--- START OF EXCERPTED TEXT ---
Wetlands are high on the political agenda, both nationally and within the EU, and landscape rewetting is seen as a nature-based solution to a range of societal problems. Rewetting takes place either through restoration of land where a wetland has historically existed, or through new establishment on other land areas. However, several issues need to be considered to maximise the positive impact. This policy brief describes the benefits and challenges of rewetting the agricultural landscape and highlights the need for a landscape perspective. In the text, rewetting is used as an umbrella term for the ambition to increase the amount of wetlands in the landscape.

Flock of geese. Photo: Lars Johansson/Mostphotos

More water in the agricultural landscape

An important motivation behind the current wetland debate is that many historically drained wetlands emit carbon dioxide, as draining led to oxygenation of the soil and decomposition of its organic matter. Fields with high organic content have sunk as a result of these decomposition processes and, in some cases, may have become useless. However, in the agricultural landscape, the main reason for increasing the number of wetlands has been to slow down water movements, to reduce the risk of flooding downstream and to avoid nutrient leaching. To achieve these objectives, new wetlands have been created while straightened water courses have been restored, or remeandered, to a more natural form. 

Home of red-listed species

Wetlands are important habitats for many species, not only those living in aquatic environments but also many terrestrial species, including birds, bats, spiders and insects, which utilise the wide range of resources often found in and around these environments. This importance is emphasised by the large number of wetland-associated species found in the IUCN Red List of Threatened Species. Finally, a wetland can provide great recreational value, both in urban and rural areas. For example, interviews with landowners show a great interest in creating shallow ponds for ice skating for themselves or their children. Ponds in towns and cities are also popular destinations for visitors and provide cooling on hot summer days.
--- END OF EXCERPTED TEXT ---
--- START OF MATERIAL PROVIDED ---
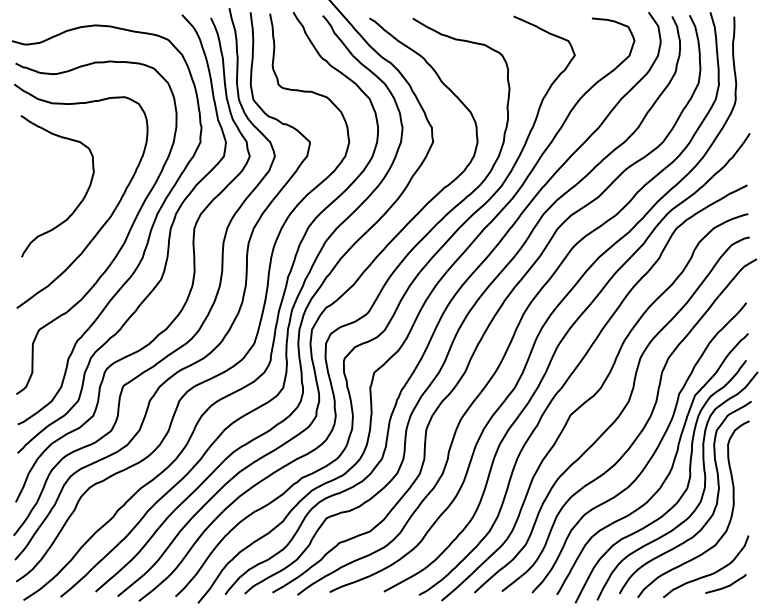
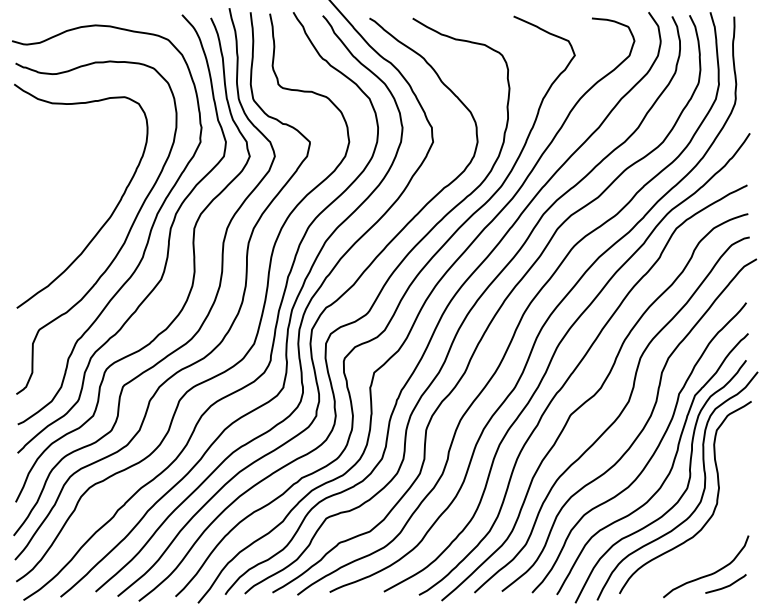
curve at (79, 202): present -> none
curve at (729, 519): present -> none
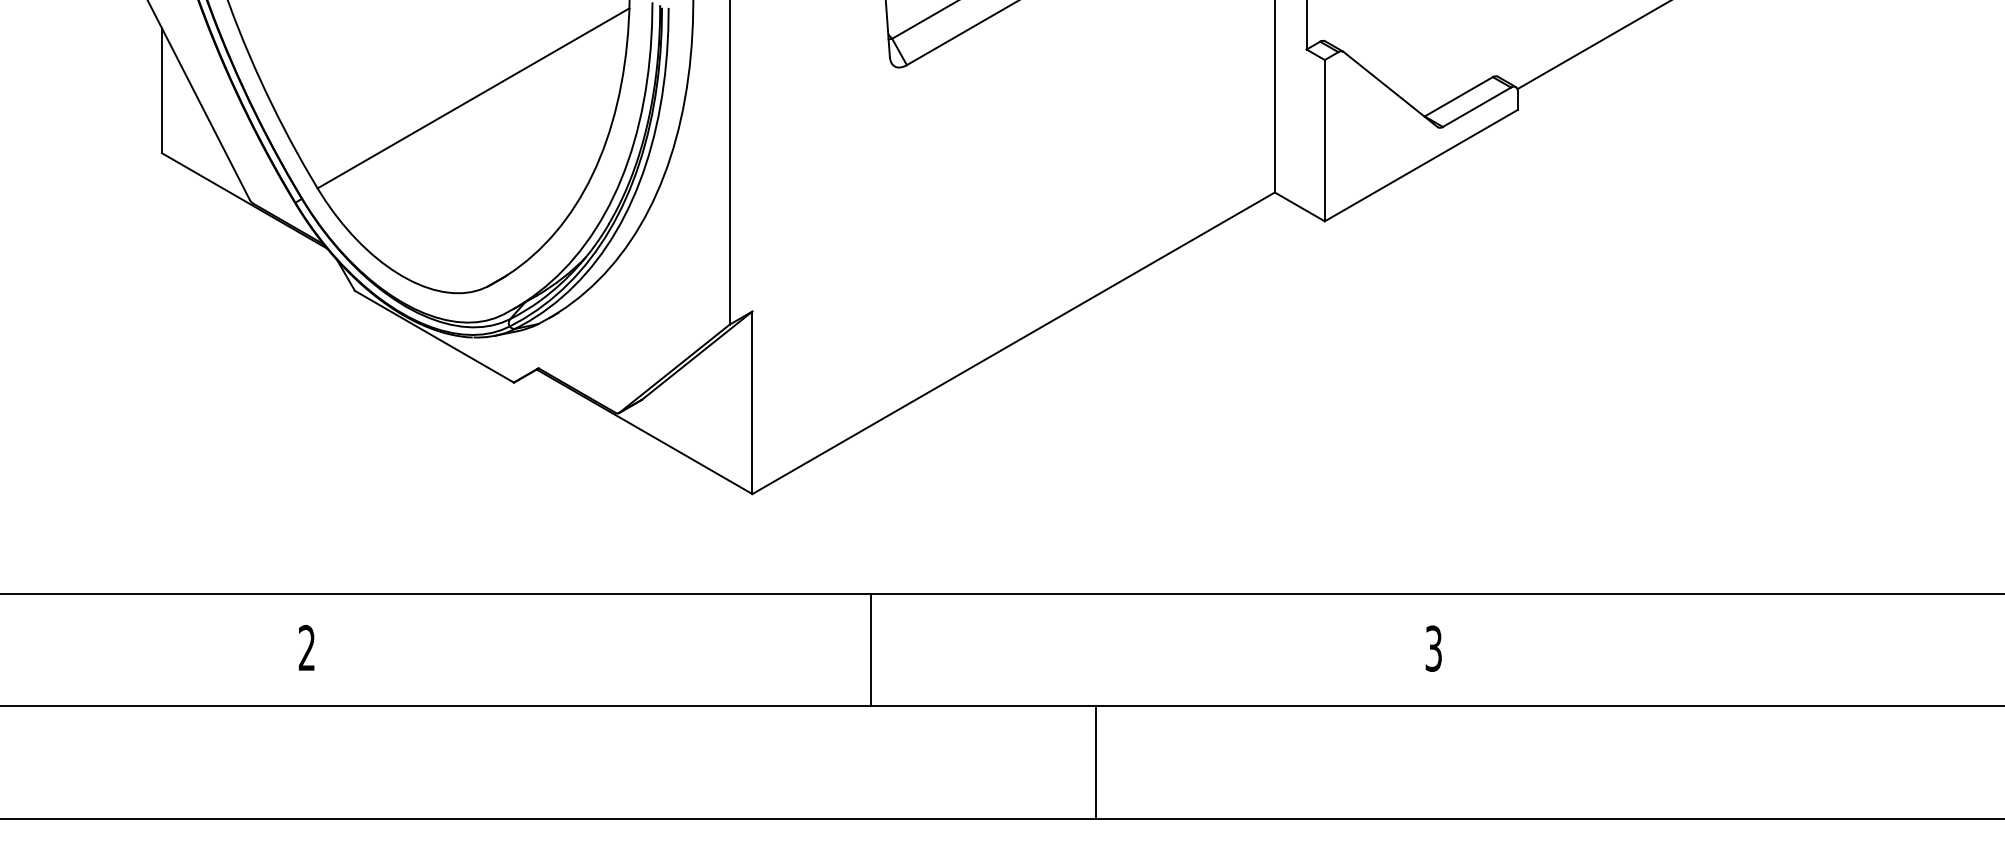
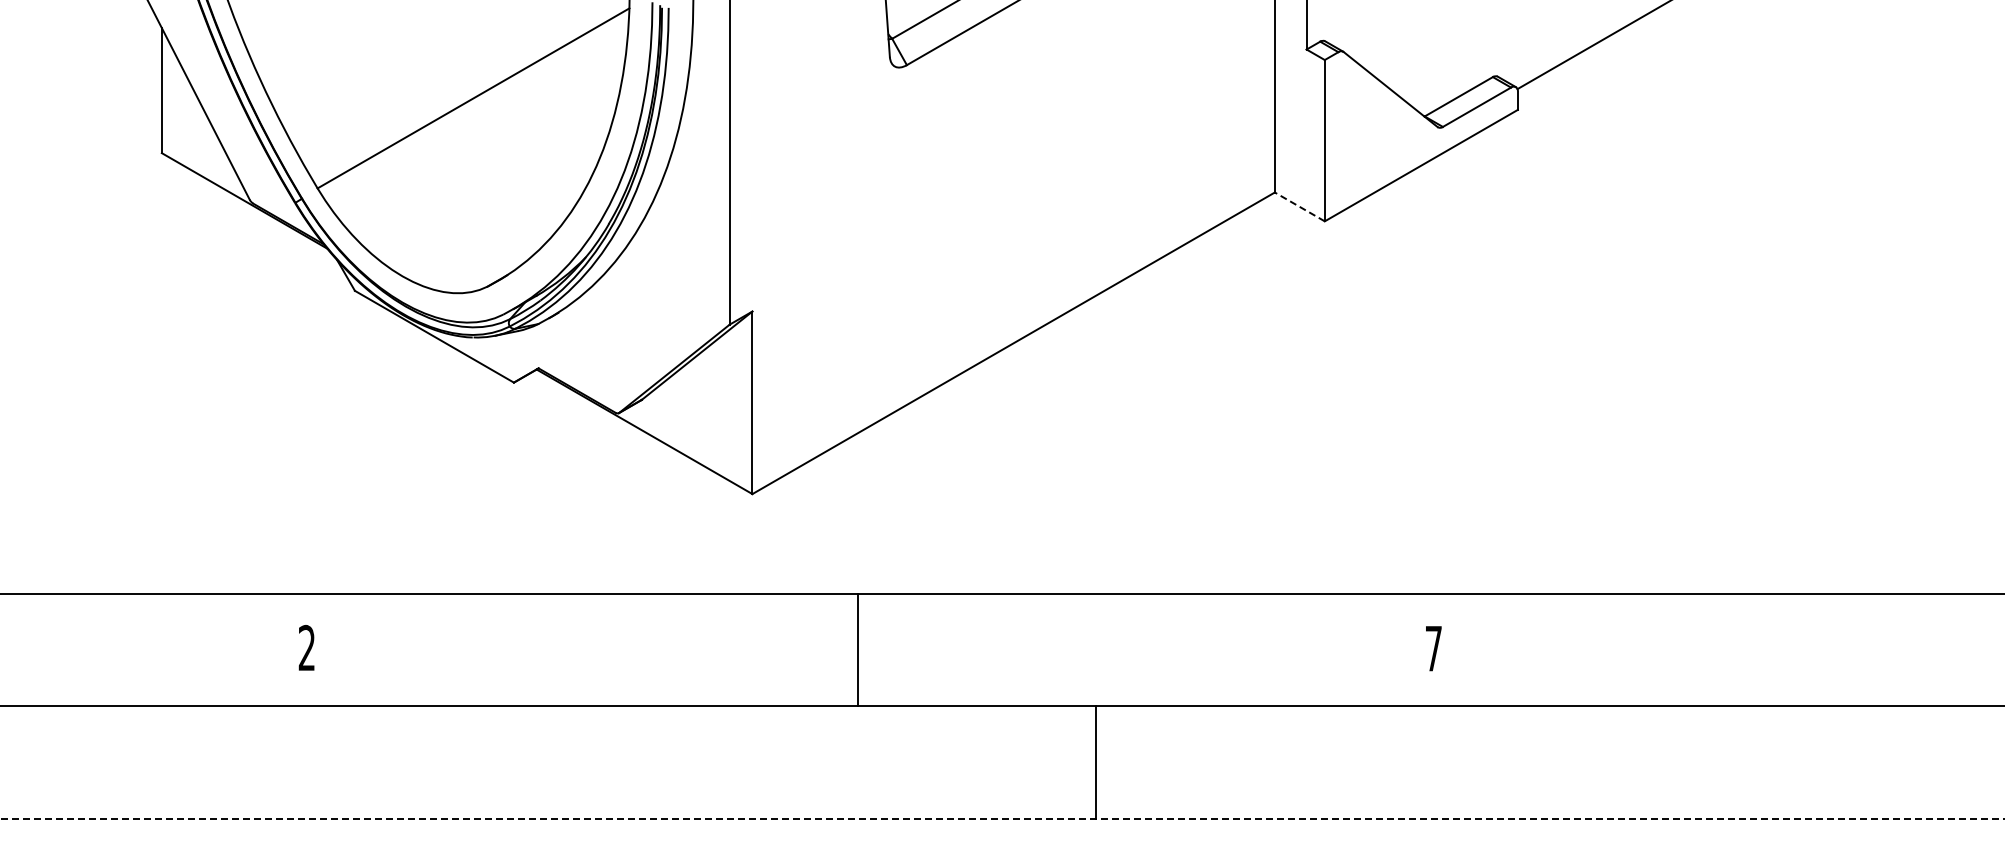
line at (1299, 206): solid -> dashed
text at (1433, 648): 3 -> 7
line at (870, 649) position: (870, 649) -> (857, 649)
line at (1003, 818): solid -> dashed
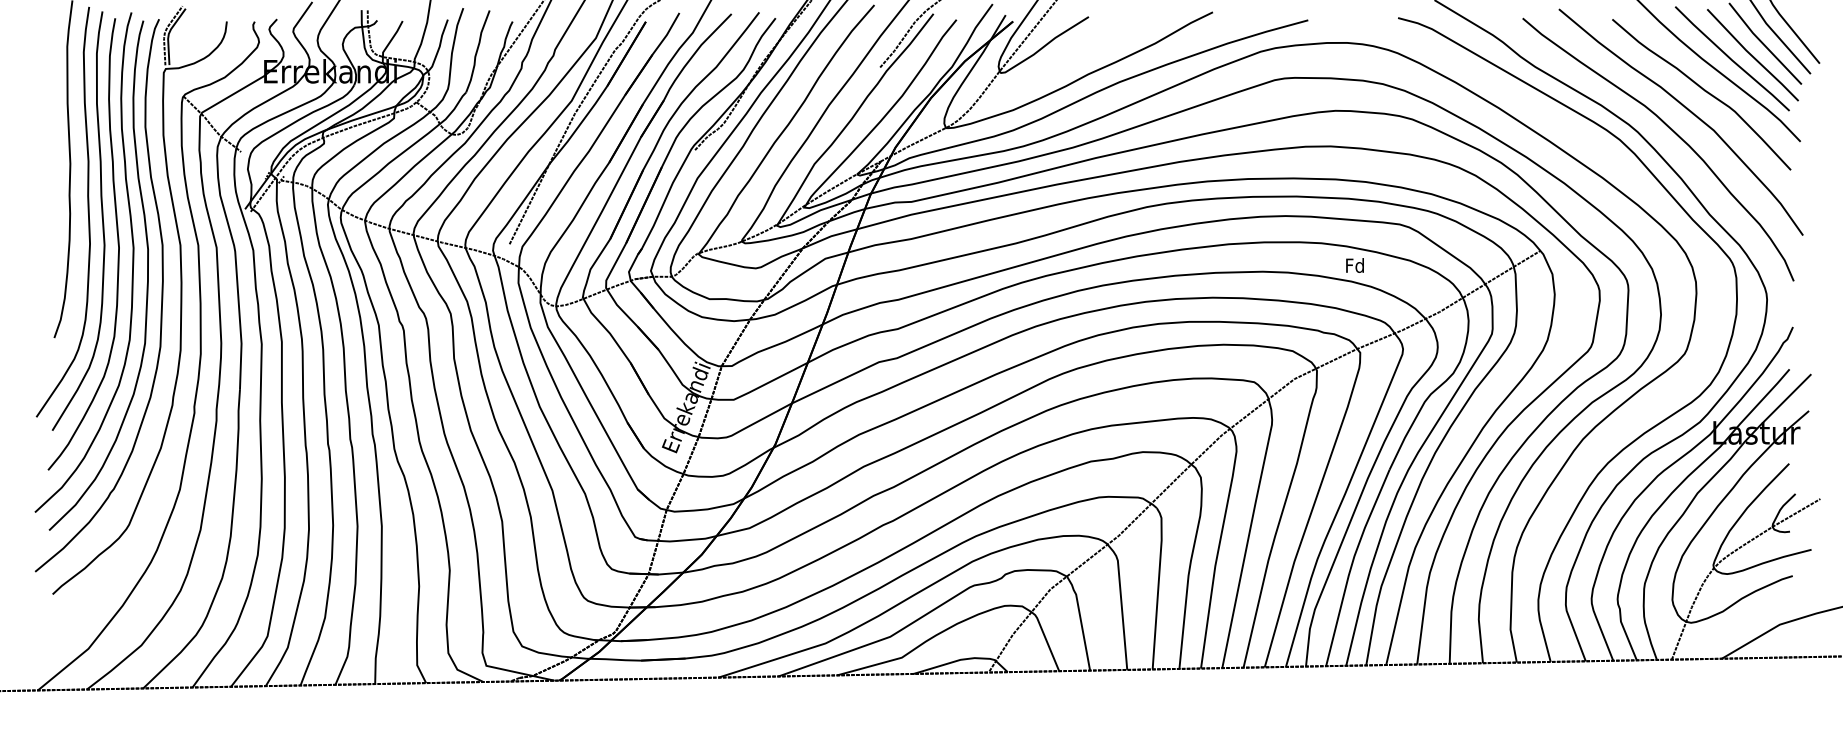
--- END OF MATERIAL PROVIDED ---
### [WRITTEN TASKS]
1/ Which terrestrial species does the policy brief on rewetting list as using wetland resources?
2/ Please reproduce the policy brief on rewetting from "More water in" to "more natural form.", putting "inundation" in place of "flooding".

### [RESPONSES]
1/ Birds, bats, spiders and insects.

2/
More water in the agricultural landscape

An important motivation behind the current wetland debate is that many historically drained wetlands emit carbon dioxide, as draining led to oxygenation of the soil and decomposition of its organic matter. Fields with high organic content have sunk as a result of these decomposition processes and, in some cases, may have become useless. However, in the agricultural landscape, the main reason for increasing the number of wetlands has been to slow down water movements, to reduce the risk of inundation downstream and to avoid nutrient leaching. To achieve these objectives, new wetlands have been created while straightened water courses have been restored, or remeandered, to a more natural form.